━━━ Records for the exercise

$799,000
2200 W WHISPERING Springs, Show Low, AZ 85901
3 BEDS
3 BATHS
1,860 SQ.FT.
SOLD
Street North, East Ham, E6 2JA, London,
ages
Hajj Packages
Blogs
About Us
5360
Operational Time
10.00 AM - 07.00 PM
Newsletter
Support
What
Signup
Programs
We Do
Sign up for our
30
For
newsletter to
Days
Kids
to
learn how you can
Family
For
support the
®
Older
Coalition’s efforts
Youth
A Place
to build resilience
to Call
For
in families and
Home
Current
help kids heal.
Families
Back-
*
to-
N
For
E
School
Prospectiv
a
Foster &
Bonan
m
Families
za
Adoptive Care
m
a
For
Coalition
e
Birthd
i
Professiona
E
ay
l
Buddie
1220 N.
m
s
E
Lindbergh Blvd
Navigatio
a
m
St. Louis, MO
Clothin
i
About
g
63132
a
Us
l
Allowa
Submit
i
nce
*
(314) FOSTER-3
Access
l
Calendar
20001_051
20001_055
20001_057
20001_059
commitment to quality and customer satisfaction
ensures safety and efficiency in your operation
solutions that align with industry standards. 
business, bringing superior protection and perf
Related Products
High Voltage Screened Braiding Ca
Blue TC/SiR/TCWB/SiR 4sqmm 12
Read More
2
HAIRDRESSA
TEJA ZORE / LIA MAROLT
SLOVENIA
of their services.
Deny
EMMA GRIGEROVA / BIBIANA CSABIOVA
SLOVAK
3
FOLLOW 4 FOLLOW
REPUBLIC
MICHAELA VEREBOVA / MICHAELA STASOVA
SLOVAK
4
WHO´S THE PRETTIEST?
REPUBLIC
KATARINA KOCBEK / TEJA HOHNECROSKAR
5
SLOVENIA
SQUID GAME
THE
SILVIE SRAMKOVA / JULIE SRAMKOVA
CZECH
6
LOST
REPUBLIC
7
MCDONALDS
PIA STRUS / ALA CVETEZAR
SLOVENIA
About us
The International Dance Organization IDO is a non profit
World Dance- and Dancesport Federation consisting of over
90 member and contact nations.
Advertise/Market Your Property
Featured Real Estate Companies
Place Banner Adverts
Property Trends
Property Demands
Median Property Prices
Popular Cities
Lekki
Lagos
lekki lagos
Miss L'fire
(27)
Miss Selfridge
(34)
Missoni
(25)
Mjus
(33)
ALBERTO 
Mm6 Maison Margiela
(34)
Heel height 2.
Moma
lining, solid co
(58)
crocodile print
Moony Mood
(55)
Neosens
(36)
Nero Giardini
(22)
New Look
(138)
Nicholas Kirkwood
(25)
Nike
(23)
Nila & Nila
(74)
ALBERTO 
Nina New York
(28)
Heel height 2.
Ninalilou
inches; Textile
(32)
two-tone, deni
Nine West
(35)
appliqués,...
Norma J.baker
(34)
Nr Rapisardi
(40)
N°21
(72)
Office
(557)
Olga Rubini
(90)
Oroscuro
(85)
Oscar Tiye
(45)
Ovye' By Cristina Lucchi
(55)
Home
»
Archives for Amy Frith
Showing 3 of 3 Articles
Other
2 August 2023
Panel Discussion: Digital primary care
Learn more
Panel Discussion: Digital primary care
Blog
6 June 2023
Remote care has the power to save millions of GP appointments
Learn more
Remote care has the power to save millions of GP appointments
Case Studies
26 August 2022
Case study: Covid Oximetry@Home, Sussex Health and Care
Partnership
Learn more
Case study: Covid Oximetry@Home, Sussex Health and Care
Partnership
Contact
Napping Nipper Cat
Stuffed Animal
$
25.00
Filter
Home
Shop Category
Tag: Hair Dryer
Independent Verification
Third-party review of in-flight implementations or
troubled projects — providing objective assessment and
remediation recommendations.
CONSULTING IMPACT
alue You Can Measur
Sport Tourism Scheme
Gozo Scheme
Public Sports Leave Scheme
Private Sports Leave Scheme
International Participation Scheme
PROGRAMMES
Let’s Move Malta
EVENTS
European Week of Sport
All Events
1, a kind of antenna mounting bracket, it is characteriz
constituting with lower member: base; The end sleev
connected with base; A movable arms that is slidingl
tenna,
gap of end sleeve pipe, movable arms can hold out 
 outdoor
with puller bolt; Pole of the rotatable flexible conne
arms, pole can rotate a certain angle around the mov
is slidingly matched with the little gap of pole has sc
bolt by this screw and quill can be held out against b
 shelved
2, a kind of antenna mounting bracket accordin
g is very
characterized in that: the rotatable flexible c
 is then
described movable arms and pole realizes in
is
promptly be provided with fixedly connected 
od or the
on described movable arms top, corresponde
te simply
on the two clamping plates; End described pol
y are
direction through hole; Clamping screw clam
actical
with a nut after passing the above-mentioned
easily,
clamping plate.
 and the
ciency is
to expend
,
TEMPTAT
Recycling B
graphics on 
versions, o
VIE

━━━━━━

» **To do**: Please report all lines in the entries where "mounting" appears.

» **Solution to the problem**:
1, a kind of antenna mounting bracket, it is characteriz
2, a kind of antenna mounting bracket accordin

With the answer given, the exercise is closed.